During the week I blogged about how it looked like the Conservatives would be throwing their national kitchen sink at only around 10 Liberal Democrat held constituencies.
That compares to 38 seats won by the Lib Dems in 2010 in which the Conservatives finished second, and would mean quite a few Liberal Democrats MPs not facing an all-out nationally-backed challenge in their seat – undoubtedly good news for the party.
Now ConservativeHome and the Birmingham Post have more on quite what the Conservatives will be doing:
At the heart of the 40/40 campaign is an ambition to hold forty seats and win another forty. This will be enough to win a majority but not a large one. Conservative sources are keen to point out, however, that winning forty seats is not necessarily the limit of their ambition. Resources will be devoted to these target seats and the effects will be monitored. If Con HQ feels that these seats are safely heading into the blue column extra target seats will be added. My source told me that the number of target seats should increase to about seventy before the general election. The original plan had more ambitiously been to immediately target fifty seats (36 from Labour and 14 from the LibDems and when there was only due to be 600 seats in total) and hold another fifty.

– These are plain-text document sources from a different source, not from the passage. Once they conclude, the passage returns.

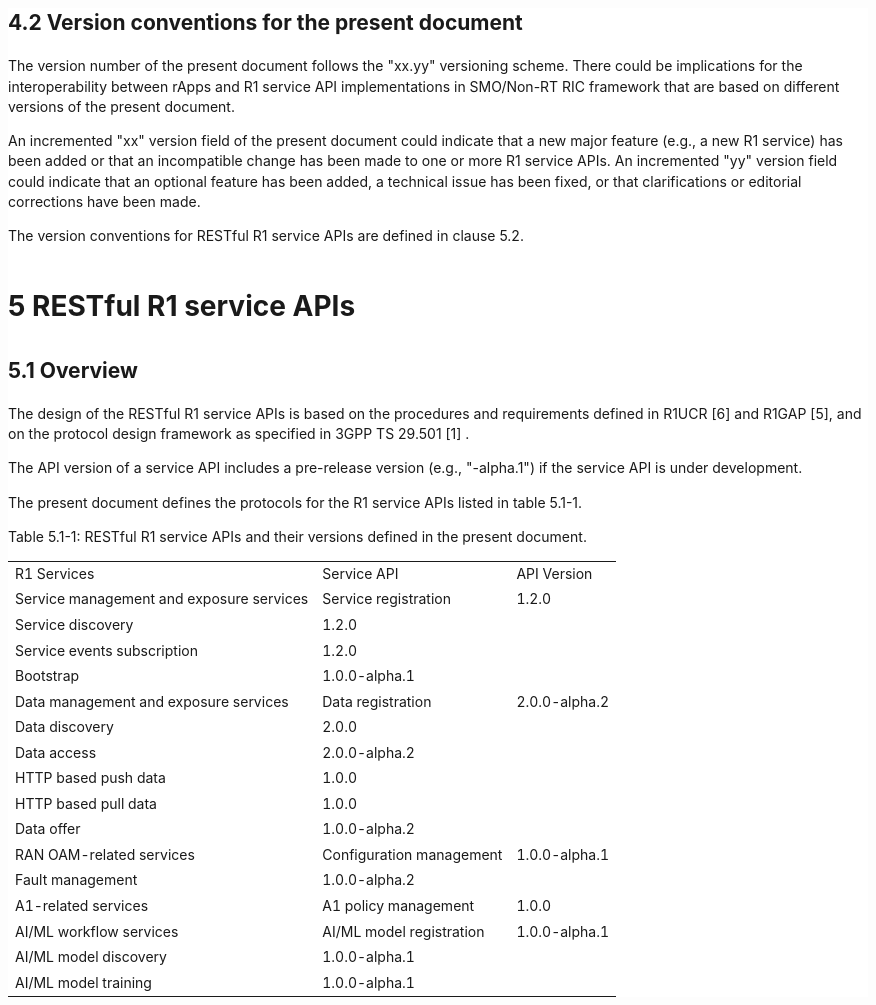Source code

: ## 4.2 Version conventions for the present document

The version number of the present document follows the "xx.yy" versioning scheme. There could be implications for the interoperability between rApps and R1 service API implementations in SMO/Non-RT RIC framework that are based on different versions of the present document.

An incremented "xx" version field of the present document could indicate that a new major feature (e.g., a new R1 service) has been added or that an incompatible change has been made to one or more R1 service APIs. An incremented "yy" version field could indicate that an optional feature has been added, a technical issue has been fixed, or that clarifications or editorial corrections have been made.

The version conventions for RESTful R1 service APIs are defined in clause 5.2.

# 5 RESTful R1 service APIs

## 5.1 Overview

The design of the RESTful R1 service APIs is based on the procedures and requirements defined in R1UCR [6] and R1GAP [5], and on the protocol design framework as specified in 3GPP TS 29.501 [1] .

The API version of a service API includes a pre-release version (e.g., "-alpha.1") if the service API is under development.

The present document defines the protocols for the R1 service APIs listed in table 5.1-1.

Table 5.1-1: RESTful R1 service APIs and their versions defined in the present document.

|  |  |  |
| --- | --- | --- |
| R1 Services | Service API | API Version |
| Service management and exposure services | Service registration | 1.2.0 |
| Service discovery | 1.2.0 |
| Service events subscription | 1.2.0 |
| Bootstrap | 1.0.0-alpha.1 |
| Data management and exposure services | Data registration | 2.0.0-alpha.2 |
| Data discovery | 2.0.0 |
| Data access | 2.0.0-alpha.2 |
| HTTP based push data | 1.0.0 |
| HTTP based pull data | 1.0.0 |
| Data offer | 1.0.0-alpha.2 |
| RAN OAM-related services | Configuration management | 1.0.0-alpha.1 |
| Fault management | 1.0.0-alpha.2 |
| A1-related services | A1 policy management | 1.0.0 |
| AI/ML workflow services | AI/ML model registration | 1.0.0-alpha.1 |
| AI/ML model discovery | 1.0.0-alpha.1 |
| AI/ML model training | 1.0.0-alpha.1 |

Note too what sort of campaigning tactics the Ashcroft-funded research has concluded is worth investing in:
Eighty new campaign managers are being recruited… The party will be building additional infrastructure for leaflet delivery.
* Mark Pack is Party President and is the editor of Liberal Democrat Newswire.



6 Comments
Of course this could be part of a deal being hatched here: http://www.independent.co.uk/news/uk/politics/only-the-tories-can-keep-the-future-orange-8191052.html
Coupon anyone?
There is going to be a tough battle to defend a strong and independent party for Liberal Democrats.
Do they think that people will think they are the Lib Dems, because they gave out leaflets? Are they planning to print them with lots of yellow ?
Did their market research team go looking for information on how Lib Dems took seats from Labour in recent elections, and actually end up thinking that voters in those seats like whoever gives out the most leaflets?
I count 38 seats Mark! Although of those 38 I think there are 3 (I won’t name them) where Labour clearly has a greater chance of winning than the Tories, although I still think we will win them.
I like the Electoral Calculus site – this page gives a current list of seats which are vulnerable:
http://www.electoralcalculus.co.uk/gainloss.html
On the figures in the article it looks as though about 10 Lib Dem seats will be targeted immediately, and about 10 more will be added as targets by the election. (That’s if the total rises to 70 and the 50 originally planned included 14 Lib Dem seats.)
Is that particularly good news – if the Tories end up targeting 20 Lib Dem seats, which is more than half those in which they were second?
Andrew: Quite right; my typo – now fixed. Thanks.